Foto: Divulgação Sicadems
Foto: Divulgação Sicadems

Menor disponibilidade de animais leva frigoríficos a reduzir ritmo de abate

 

Recentemente uma das maiores empresas de frigoríficos, no Brasil anunciou férias coletivas para funcionários de duas unidades em Mato Grosso. O principal motivo é a alta na arroba do boi gordo que vem elevando os custos de produção. A prática também é comum em Mato Grosso do Sul.

Segundo Douglas Coelho, analista de mercado pecuário, essa é uma estratégia natural da indústria.” Eles utilizam para adequar as suas operações de acordo com as disponibilidades de animais em cada período. A ociosidade para o frigorífico é um custo alto também. Imagina manter o funcionário, depender de bastante energia e tudo mais, para ter uma oferta contida. E o que a gente viu em 2026 é uma junção de disponibilidade de animais mais restrita, junto com um começo de ano bem chuvoso”, relatou.

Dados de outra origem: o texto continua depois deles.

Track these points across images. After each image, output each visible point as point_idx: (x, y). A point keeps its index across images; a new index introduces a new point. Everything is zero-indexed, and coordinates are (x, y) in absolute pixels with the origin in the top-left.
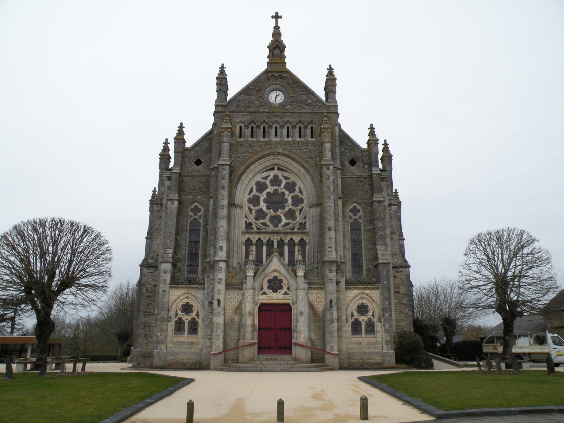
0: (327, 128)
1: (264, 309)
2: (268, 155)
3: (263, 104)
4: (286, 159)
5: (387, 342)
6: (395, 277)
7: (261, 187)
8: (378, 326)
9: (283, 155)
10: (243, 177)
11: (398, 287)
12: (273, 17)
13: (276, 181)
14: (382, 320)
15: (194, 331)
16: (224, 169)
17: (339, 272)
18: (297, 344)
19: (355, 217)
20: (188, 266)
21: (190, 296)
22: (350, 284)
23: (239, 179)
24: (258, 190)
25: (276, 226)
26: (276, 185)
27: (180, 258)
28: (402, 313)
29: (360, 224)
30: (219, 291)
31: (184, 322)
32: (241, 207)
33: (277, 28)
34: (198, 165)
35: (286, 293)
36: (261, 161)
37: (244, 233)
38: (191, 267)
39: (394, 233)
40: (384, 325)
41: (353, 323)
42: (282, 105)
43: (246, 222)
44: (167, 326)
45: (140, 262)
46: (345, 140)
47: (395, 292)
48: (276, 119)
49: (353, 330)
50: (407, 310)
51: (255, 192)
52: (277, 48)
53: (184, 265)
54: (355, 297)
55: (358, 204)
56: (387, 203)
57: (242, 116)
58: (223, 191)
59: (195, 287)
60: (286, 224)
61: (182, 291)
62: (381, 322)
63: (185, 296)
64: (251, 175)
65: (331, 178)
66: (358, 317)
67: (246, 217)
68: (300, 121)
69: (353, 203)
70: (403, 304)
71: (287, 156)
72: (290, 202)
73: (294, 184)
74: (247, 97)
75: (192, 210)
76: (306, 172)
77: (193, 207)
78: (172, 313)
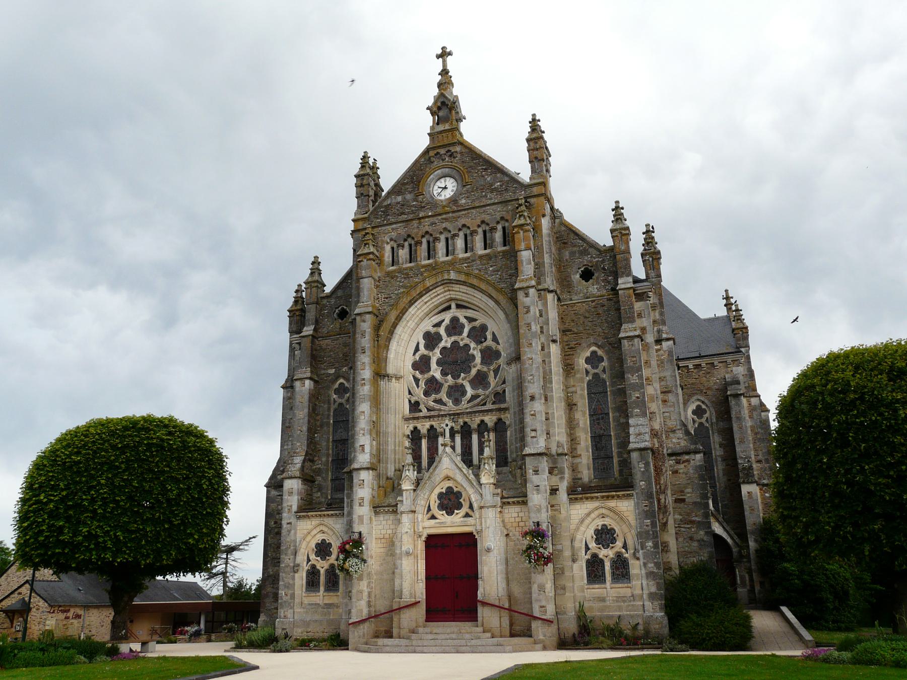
0: (523, 225)
1: (434, 543)
2: (435, 286)
3: (423, 205)
4: (464, 288)
5: (652, 596)
6: (675, 472)
7: (431, 340)
8: (636, 567)
9: (458, 282)
10: (399, 330)
11: (682, 491)
12: (438, 57)
13: (455, 327)
14: (640, 554)
15: (334, 585)
16: (364, 321)
17: (556, 472)
18: (484, 604)
19: (596, 371)
20: (332, 480)
21: (325, 529)
22: (578, 491)
23: (392, 332)
24: (427, 347)
25: (457, 402)
26: (455, 334)
27: (319, 468)
28: (691, 539)
29: (604, 381)
30: (361, 518)
31: (319, 571)
32: (398, 378)
33: (445, 72)
34: (587, 281)
35: (467, 515)
36: (425, 298)
37: (407, 419)
38: (337, 482)
39: (669, 392)
40: (645, 564)
41: (588, 561)
42: (453, 200)
43: (410, 401)
44: (293, 578)
45: (266, 480)
46: (568, 236)
47: (677, 501)
48: (444, 225)
49: (589, 575)
50: (702, 533)
51: (423, 350)
52: (445, 109)
53: (325, 479)
54: (588, 515)
55: (599, 347)
56: (650, 338)
57: (393, 229)
58: (362, 356)
59: (332, 515)
60: (474, 397)
61: (315, 521)
62: (638, 559)
63: (318, 529)
64: (412, 324)
65: (535, 311)
66: (597, 551)
67: (410, 393)
68: (483, 222)
69: (589, 346)
70: (692, 522)
71: (464, 283)
72: (478, 360)
73: (484, 328)
74: (399, 199)
75: (337, 391)
76: (496, 306)
77: (336, 386)
78: (301, 558)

O ritmo acelerado do preenchimento da cota de exportação de carne bovina do Brasil para a China, em um momento de oferta restrita de animais para abate, fez o preço do boi gordo atingir recorde nominal histórico.

Para Douglas, a paralisação não impacta diretamente no consumidor final. “Acredito que seja mais uma resposta dessa oferta restrita. Já estamos entrandeo em maio e não tivemos uma queda expressiva no momento, apenas alguns ajustes que são naturais, mas o que estamos vivendo em 2026, é um ano de firmeza como um todo”

Nesta segunda-feira (27), das 33 regiões monitoradas pela Scot Consultoria, 26 não tiveram alterações nos preços do boi gordo. Houve quedas de valores no Triângulo Mineiro, Belo Horizonte (MG), sul de Minas Gerais, Goiânia (GO), sul de Goiás, Dourados (MS) e Redenção (PA).

Nas praças de Araçatuba (SP) e Barretos (SP), referências para o mercado o boi gordo seguiu cotado a R$ 363 a arroba para o pagamento a prazo. A cotação do “boi China” caiu R$ 3, para R$ 365 a arroba.

Mercado externo

As exportações de carne bovina seguem em bom ritmo. Dados da Secex  (Secretaria de Comércio Exterior) mostram que o volume médio que tem sido embarcado por dia segue acima de 10 mil toneladas. Na parcial de abril (16 dias úteis), a média está em 13.516 toneladas diárias de carne in natura.

Segundo o analista pecuário ” Os países vizinhos como Uruguai e Argentina tem matéria prima mas é uma matéria prima mais cara, que não tem muita regularidade para atender grandes players como a China. Então estamos em uma situação previlegiada, por mais que estamos entrando em um ciclo de enxugamento de oferta”, completou.